- ФРАГМЕНТ ТЕКСТА
───

Шрифт:
Закладка:
Поэтому вполне закономерно, что наложенный на Поликарпа запрет в служении был воспринят насельниками как несправедливый. Впрочем, в историографии, следовавшей за Никоновской летописью и В. Н. Татищевым, наказание интерпретируется более широко и представлено как арест, сопровождавшийся удалением Поликарпа из города[457]. Если это произошло именно так, то последнее, вероятно, было сделано для того, чтобы игумен не смог вернуться в обитель. В итоге с падением Киева и разграблением митрополии, чего не было прежде[458], Поликарп был возвращен в обитель. Во всяком случае, В. Н. Татищев предложил следующее развитие ситуации после завоевания Киева союзниками: «Поликарпа великаго ради его учения освободя, с честию паки в монастырь Печерский ввели»[459]. Что касается Антония Черниговского, то, вероятно, после своего удаления с кафедры он недолго пребывал при митрополите Константине подобно другому изгнаннику – епископу Леону, отверженному Андреем Боголюбским. Принимая во внимание, что русское летописание не упоминает присутствия Антония и Константина в Киеве во время осады и разграбления города, можно заключить, что виновники жестокой расправы над Печерским игуменом покинули город до вступления в него союзных дружин. Причины этого можно обнаружить не только в греческой предусмотрительности, осознавшей угрозу для Киева со стороны двигавшихся к столице союзных войск, но и в апелляции, последовавшей, скорее всего, из Чернигова в Константинополь. Совершенные Константином нарушения канонов были столь очевидными, а нанесенное Святославу Черниговскому оскорбление столь явным, что именно этим можно объяснить то, как изменилось поведение следующих митрополитов в Киеве, и почему Поликарпу с оправданием был дарован невиданный ранее на Руси титул архимандрита[460].
Архимандритство наделяло Поликарпа в глазах русской знати высоким статусом, сопоставимым с епископским саном. Однако принимая во внимание последующие события, разумно допустить, что данная игумену награда обладала внутренней двойственностью, на какую было способно византийское коварство, умевшее в подобных случаях дипломатично нивелировать победы противников империи. Удовлетворяя амбиции сторонников настоятеля Печерской обители, она одновременно была знаком, демонстрировавшим Поликарпу, что, невзирая на заслуженное им оправдание, ему никогда не суждено стать епископом.

───

- ВЫБОРКА ДАННЫХ
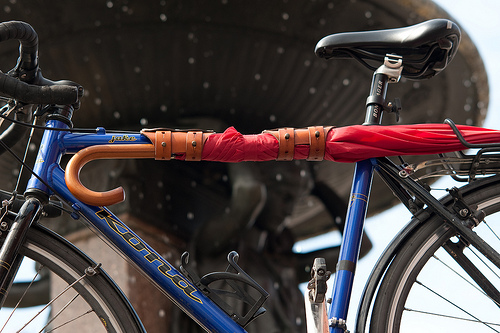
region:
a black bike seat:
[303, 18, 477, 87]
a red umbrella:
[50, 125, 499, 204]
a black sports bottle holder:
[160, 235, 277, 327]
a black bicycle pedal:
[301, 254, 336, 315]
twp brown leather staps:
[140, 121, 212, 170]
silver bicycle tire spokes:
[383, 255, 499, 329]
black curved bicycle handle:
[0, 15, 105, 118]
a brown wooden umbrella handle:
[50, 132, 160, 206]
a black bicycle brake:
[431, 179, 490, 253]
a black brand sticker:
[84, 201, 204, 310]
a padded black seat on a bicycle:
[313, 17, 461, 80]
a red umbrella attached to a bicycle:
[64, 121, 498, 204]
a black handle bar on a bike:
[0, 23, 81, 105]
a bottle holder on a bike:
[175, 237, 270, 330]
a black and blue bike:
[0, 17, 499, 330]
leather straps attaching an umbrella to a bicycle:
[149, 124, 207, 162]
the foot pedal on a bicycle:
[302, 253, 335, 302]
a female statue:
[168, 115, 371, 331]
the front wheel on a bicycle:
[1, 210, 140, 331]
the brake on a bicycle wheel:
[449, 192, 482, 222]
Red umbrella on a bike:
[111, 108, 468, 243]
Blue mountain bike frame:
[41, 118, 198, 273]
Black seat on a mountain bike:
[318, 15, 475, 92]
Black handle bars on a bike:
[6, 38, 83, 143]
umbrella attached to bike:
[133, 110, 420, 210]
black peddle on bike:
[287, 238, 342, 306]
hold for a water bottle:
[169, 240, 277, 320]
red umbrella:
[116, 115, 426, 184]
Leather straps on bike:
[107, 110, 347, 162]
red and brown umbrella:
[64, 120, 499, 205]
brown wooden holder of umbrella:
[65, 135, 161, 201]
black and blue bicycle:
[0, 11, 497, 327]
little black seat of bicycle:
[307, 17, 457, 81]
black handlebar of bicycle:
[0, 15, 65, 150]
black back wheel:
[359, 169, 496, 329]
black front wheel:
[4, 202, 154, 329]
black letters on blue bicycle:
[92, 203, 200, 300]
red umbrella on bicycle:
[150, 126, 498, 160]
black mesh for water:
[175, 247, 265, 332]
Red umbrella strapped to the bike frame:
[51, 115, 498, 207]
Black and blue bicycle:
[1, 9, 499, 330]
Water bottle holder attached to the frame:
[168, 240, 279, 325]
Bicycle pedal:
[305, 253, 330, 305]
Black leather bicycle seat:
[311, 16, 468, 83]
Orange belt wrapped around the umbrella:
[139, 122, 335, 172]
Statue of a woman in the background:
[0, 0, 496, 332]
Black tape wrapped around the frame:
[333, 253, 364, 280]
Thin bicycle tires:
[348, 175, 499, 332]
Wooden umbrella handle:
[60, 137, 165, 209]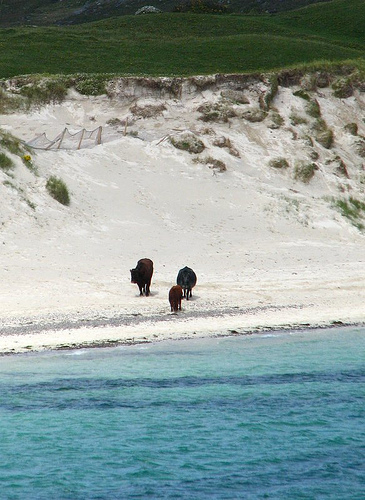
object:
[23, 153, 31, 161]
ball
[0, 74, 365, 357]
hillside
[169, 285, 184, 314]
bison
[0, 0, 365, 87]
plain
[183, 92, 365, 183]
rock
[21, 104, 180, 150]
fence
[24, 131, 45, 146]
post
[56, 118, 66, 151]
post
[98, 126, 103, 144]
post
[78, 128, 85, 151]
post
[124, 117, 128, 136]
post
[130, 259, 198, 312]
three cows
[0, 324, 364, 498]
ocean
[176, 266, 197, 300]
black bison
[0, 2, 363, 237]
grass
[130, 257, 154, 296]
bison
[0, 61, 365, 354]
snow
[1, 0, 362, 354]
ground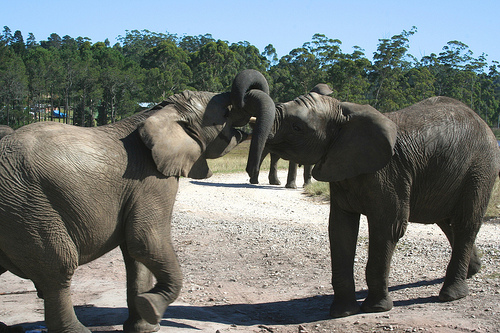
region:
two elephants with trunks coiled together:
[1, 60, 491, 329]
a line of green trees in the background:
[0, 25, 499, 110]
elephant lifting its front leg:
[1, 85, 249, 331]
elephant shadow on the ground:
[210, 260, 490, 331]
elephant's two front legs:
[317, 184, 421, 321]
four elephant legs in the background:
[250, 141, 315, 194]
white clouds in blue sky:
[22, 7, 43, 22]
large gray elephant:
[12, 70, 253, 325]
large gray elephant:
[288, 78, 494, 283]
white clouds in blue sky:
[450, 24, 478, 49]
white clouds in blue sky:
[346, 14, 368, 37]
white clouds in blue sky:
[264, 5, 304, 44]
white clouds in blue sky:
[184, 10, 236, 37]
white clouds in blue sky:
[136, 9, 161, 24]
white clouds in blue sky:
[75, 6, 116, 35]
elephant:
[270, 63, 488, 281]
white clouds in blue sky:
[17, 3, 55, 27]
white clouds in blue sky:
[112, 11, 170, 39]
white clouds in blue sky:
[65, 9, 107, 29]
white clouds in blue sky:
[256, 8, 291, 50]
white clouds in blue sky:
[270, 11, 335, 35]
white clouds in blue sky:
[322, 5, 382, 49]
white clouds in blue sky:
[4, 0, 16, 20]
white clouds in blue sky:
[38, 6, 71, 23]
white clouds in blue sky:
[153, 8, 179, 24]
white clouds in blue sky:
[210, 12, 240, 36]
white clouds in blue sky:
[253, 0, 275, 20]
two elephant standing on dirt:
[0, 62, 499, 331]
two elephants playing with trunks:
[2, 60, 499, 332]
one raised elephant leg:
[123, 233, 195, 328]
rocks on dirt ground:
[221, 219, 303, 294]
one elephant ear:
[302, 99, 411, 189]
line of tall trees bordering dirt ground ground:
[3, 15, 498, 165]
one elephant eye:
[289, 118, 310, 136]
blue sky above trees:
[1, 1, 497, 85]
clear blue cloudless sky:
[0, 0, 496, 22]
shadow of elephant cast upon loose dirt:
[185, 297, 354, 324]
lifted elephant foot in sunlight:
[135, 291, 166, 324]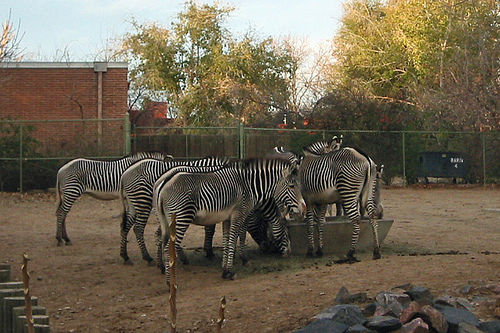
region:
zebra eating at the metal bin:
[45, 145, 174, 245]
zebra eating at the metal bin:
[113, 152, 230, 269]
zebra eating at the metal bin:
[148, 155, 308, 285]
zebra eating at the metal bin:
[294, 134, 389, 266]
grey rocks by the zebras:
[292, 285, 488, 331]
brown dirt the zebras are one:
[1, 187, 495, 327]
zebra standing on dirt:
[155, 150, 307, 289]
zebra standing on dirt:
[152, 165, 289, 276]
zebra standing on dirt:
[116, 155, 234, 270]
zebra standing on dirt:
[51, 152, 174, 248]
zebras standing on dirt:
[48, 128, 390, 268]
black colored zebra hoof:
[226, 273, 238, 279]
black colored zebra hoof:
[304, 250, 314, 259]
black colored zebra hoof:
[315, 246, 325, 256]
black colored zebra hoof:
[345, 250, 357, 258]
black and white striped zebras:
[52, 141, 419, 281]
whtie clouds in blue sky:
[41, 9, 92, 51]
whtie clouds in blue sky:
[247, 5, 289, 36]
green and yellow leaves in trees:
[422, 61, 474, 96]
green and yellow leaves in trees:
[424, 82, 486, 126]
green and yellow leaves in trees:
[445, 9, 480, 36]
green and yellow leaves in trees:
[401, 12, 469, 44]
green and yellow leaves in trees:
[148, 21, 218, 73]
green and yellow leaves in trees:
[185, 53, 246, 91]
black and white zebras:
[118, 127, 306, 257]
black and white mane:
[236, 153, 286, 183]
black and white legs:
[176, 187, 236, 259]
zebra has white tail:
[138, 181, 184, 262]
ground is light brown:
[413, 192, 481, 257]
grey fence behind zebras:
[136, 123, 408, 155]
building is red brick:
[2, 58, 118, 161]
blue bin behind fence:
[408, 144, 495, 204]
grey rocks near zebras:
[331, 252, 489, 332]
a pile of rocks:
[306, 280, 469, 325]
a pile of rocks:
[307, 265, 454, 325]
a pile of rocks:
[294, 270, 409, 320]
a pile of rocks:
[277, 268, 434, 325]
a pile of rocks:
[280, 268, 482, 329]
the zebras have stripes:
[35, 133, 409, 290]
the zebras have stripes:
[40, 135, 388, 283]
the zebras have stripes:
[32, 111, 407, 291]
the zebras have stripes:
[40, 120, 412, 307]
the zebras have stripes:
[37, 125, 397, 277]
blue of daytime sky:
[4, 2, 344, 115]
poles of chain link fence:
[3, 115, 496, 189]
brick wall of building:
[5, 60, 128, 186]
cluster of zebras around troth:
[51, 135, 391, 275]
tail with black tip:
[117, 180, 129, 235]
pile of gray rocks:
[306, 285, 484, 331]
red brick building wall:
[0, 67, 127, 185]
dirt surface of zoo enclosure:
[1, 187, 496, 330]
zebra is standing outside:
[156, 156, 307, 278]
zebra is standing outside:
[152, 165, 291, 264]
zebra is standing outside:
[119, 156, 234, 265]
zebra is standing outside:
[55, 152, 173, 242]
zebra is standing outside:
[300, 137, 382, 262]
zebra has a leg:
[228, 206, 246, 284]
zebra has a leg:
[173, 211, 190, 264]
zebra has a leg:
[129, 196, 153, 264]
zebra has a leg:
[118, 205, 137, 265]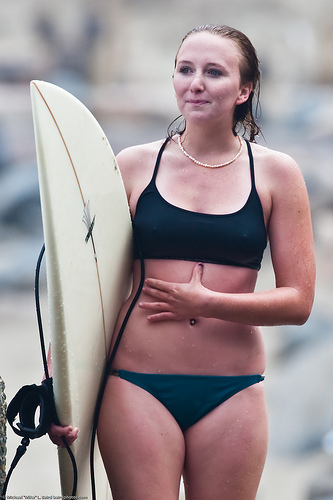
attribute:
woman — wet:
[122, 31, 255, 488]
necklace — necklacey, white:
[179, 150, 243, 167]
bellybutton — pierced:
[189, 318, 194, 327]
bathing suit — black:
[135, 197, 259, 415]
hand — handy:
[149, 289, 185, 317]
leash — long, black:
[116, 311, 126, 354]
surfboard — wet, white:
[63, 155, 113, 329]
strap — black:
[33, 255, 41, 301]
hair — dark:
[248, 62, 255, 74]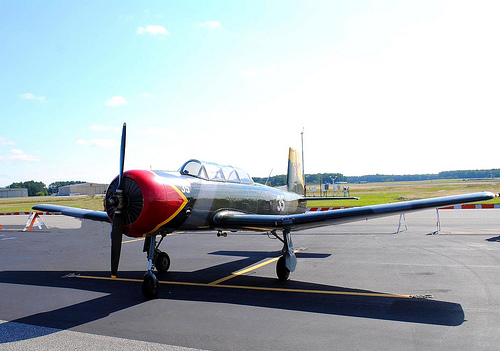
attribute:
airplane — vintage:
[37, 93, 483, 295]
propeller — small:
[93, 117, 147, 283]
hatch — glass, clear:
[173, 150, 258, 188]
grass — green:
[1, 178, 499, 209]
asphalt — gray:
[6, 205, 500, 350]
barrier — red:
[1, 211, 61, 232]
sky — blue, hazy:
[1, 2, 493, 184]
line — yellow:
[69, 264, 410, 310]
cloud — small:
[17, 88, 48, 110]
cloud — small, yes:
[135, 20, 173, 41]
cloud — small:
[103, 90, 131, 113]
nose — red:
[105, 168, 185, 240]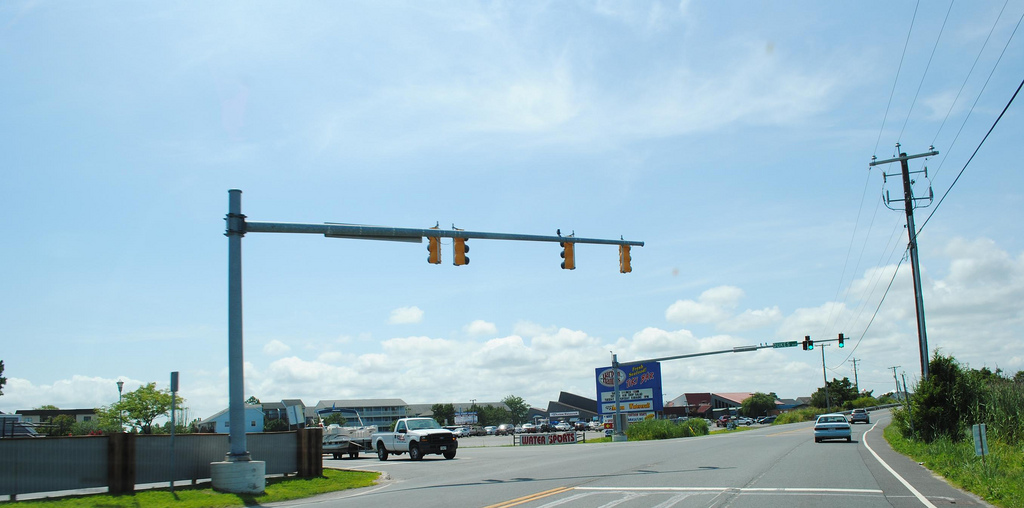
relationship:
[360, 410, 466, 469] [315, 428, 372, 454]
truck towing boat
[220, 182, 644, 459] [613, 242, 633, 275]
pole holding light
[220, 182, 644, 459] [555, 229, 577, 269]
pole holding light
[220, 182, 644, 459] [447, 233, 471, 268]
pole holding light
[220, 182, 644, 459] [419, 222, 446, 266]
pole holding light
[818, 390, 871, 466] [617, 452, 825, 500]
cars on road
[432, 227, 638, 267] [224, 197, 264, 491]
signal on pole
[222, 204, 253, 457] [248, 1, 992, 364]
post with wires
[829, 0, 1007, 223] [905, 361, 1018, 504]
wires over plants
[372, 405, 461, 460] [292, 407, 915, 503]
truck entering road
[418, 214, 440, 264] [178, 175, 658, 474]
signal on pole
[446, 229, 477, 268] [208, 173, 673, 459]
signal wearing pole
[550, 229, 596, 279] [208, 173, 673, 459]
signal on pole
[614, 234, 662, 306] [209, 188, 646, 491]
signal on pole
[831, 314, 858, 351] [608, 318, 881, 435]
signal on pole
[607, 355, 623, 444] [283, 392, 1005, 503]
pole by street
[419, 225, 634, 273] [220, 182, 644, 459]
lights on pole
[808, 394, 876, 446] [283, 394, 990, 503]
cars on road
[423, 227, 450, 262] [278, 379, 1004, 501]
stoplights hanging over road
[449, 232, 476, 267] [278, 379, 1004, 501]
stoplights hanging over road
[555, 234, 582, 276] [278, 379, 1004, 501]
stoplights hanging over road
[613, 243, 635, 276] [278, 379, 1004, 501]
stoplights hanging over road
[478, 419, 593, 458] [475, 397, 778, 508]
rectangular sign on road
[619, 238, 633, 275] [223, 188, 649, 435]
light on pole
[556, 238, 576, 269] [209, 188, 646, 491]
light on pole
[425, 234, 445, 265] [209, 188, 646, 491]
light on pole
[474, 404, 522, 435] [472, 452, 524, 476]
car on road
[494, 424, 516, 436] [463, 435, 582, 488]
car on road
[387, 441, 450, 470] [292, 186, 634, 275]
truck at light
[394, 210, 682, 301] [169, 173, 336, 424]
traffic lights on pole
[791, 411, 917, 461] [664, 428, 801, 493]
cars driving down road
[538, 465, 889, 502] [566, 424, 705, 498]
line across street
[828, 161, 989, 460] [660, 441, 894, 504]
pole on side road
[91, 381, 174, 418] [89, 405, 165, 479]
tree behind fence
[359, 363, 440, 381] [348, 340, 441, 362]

───

- ЗАДАНИЕ 1
Соответствуют ли фрагменту о Поликарпе утверждения (а), (б) и (в)? Ответьте «да» или «нет» и приведите решающие слова фрагмента дословно.
(а) После падения Киева Поликарп был возвращен в обитель.
(б) Русское летописание упоминает присутствие Антония и Константина в Киеве во время осады города.
(в) Архимандритство давало Поликарпу статус, сопоставимый с епископским саном.
- ЗАДАНИЕ 2
Выпишите из фрагмента о Поликарпе отрывок от слов «Архимандритство наделяло Поликарпа» до слов «суждено стать епископом.» включительно.

- ОТВЕТ 1
(а) Да: «Поликарп был возвращен в обитель».
(б) Нет: «русское летописание не упоминает присутствия Антония и Константина в Киеве во время осады и разграбления города».
(в) Да: «высоким статусом, сопоставимым с епископским саном».

- ОТВЕТ 2
Архимандритство наделяло Поликарпа в глазах русской знати высоким статусом, сопоставимым с епископским саном. Однако принимая во внимание последующие события, разумно допустить, что данная игумену награда обладала внутренней двойственностью, на какую было способно византийское коварство, умевшее в подобных случаях дипломатично нивелировать победы противников империи. Удовлетворяя амбиции сторонников настоятеля Печерской обители, она одновременно была знаком, демонстрировавшим Поликарпу, что, невзирая на заслуженное им оправдание, ему никогда не суждено стать епископом.